Pero vayamos por partes y desgranemos qué significado tiene exactamente cada palabra:

Volatilidad

Cuando hablamos de volatilidad nos referimos a la gran cantidad de cambios producidos y la velocidad a la que se suceden. Vivimos en un momento dinámico y voluble, donde todo es veloz y efímero, nada es permanente. La gestión del cambio consiste en entender este principio. Esto incluye las tendencias y preferencias de las personas, además de las tecnologías utilizadas, que son altamente cambiantes. Ésta debe ser rebatida con visión de futuro.

Incertidumbre

La incertidumbre hace alusión a la incapacidad para predecir las situaciones o el curso de los acontecimientos que se van dando. Y esto resulta en indecisiones, dudas e imprecisiones, de modo que el conocimiento parece siempre estar incompleto. No es tan fácil como antes trazar planes de cambio, definir próximos pasos o las fases de cambio y prever escenarios futuros teniendo como base acontecimientos pasados. En este caso, la podemos afrontar con entendimiento, conocimiento, empatía y un gran esfuerzo en el tratamiento de la información.

Complejidad

La complejidad alude a los problemas y conflictos que hay que resolver. A menudo nos encontramos ante una ausencia de conexión entre las causas y efectos y, de hecho, muchos factores, internos y externos, están fuera de nuestro control y pueden afectar a nuestro negocio. Es importante por lo tanto en estos casos aprender a lidiar con la no linealidad de las situaciones y afrontarlas adaptándonos. La neutralizamos actuando con claridad y sencillez en la ejecución, demostrando valentía para afrontar los nuevos desafíos para este nuevo modelo de gestión.

Ambigüedad

Y la ambigüedad tiene que ver con la falta de claridad sobre el significado de cualquier hecho. A veces no es tarea fácil comprender la naturaleza de los problemas que surgen y, sobretodo, entender que no existe una única solución. También está relacionada con la incapacidad para conceptualizar con precisión las posibles amenazas y oportunidades antes de que sea demasiado tarde. Por ello, la debemos superar con agilidad a la hora de reaccionar, escuchando y siendo humildes.

Los orígenes de VUCA comenzaron con la guerra fría 

De este modo se pretende definir el mundo actual. Sin embargo, VUCA comenzó a utilizarse en los años 90 de forma generalizada, cuando el ejército estadounidense lo empleó para describir la volatilidad, incertidumbre, complejidad y ambigüedad del mundo surgido tras el fin de la Guerra Fría. Más adelante, en concreto tras los ataques del 11S a las Torres Gemelas de Nueva York (EEUU) y la crisis económica que sacudió al mundo desde el 2008, el término se trasladó al entorno empresarial y de recursos humanos,  en tanto que las formas de proceder, trabajar y los retos a afrontar se vieron afectados por esa nueva coyuntura.

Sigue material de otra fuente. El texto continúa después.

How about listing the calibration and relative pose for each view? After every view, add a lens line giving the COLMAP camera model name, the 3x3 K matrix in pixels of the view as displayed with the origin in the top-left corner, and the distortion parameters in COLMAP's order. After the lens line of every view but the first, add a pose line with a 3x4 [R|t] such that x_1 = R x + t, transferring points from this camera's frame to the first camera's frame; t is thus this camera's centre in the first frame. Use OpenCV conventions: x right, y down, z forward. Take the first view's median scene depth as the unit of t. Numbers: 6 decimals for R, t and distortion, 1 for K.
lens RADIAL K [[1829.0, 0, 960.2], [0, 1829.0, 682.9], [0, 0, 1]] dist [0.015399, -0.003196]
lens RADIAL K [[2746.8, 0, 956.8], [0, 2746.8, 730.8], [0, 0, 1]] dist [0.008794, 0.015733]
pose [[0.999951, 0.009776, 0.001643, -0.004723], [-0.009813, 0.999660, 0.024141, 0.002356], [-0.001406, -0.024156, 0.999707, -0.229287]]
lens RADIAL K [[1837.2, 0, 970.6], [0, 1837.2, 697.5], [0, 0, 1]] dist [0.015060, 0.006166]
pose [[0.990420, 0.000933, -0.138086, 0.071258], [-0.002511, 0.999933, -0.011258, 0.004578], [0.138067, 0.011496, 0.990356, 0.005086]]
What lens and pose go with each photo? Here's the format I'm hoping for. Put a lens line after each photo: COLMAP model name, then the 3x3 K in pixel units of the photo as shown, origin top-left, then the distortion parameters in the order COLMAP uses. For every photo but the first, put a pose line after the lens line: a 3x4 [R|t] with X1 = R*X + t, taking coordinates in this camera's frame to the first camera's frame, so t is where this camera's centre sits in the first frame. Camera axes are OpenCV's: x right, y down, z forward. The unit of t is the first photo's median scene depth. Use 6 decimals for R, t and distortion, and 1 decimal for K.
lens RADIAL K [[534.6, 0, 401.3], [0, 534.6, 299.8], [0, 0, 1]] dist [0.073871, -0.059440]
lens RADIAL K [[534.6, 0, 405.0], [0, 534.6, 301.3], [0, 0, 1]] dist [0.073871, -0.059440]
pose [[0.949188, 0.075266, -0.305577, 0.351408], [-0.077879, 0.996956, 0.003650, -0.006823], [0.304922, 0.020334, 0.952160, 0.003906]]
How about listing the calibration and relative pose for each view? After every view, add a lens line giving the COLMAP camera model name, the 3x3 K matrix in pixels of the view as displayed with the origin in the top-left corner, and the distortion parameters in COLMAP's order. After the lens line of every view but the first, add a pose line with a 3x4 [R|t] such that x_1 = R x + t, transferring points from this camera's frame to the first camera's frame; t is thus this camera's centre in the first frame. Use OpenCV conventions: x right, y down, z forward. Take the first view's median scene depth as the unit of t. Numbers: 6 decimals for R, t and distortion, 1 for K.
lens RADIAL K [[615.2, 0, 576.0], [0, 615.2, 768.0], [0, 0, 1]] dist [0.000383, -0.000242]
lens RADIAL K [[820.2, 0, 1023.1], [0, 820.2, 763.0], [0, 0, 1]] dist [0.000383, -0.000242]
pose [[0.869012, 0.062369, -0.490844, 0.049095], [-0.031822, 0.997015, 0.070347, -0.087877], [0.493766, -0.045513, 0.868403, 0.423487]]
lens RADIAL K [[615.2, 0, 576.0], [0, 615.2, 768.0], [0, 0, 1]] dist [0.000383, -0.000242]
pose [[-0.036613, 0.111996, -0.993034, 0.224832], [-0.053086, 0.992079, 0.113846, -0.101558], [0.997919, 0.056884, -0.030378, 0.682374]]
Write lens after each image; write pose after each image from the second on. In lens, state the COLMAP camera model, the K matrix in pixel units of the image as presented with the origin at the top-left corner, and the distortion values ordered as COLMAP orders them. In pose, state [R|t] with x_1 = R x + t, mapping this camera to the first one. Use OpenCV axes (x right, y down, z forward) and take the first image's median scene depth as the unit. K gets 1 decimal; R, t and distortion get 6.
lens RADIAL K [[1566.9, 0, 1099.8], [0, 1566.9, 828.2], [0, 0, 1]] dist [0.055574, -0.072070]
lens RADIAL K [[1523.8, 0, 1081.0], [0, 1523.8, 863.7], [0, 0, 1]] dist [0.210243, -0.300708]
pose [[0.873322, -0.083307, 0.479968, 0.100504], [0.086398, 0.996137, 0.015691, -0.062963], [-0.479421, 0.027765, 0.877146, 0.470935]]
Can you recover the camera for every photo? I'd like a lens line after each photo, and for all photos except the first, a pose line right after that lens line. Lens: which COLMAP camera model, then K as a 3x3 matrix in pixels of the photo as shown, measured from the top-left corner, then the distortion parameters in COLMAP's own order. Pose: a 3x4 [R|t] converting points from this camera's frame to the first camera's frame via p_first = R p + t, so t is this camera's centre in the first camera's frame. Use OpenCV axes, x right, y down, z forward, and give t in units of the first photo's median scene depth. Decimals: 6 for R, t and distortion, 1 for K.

La gestión empresarial vista desde un enfoque VUCA

Las empresas están percibiendo, cada vez más, la importancia de mudar hacia un modelo de negocio más flexible, realizar cambios en la organización que sean capaces de adaptarse a los imprevistos, de forma simple y sin sembrar el caos, pero saliendo de la zona de confort. Ahora, las organizaciones necesitan entender bien el ambiente en que están actuando para tomar decisiones, resolver problemas, implementar cambios y planificar el futuro. Y es que factores como el desarrollo y la evolución de las tecnologías, las reformas normativas, las nuevas exigencias de los clientes o el aumento de competencia –y más compleja- tenemos que tenerlos muy presentes. Por eso, los líderes, especialmente, deben estar constantemente actualizando sus competencias para estar preparados ante cualquier contratiempo.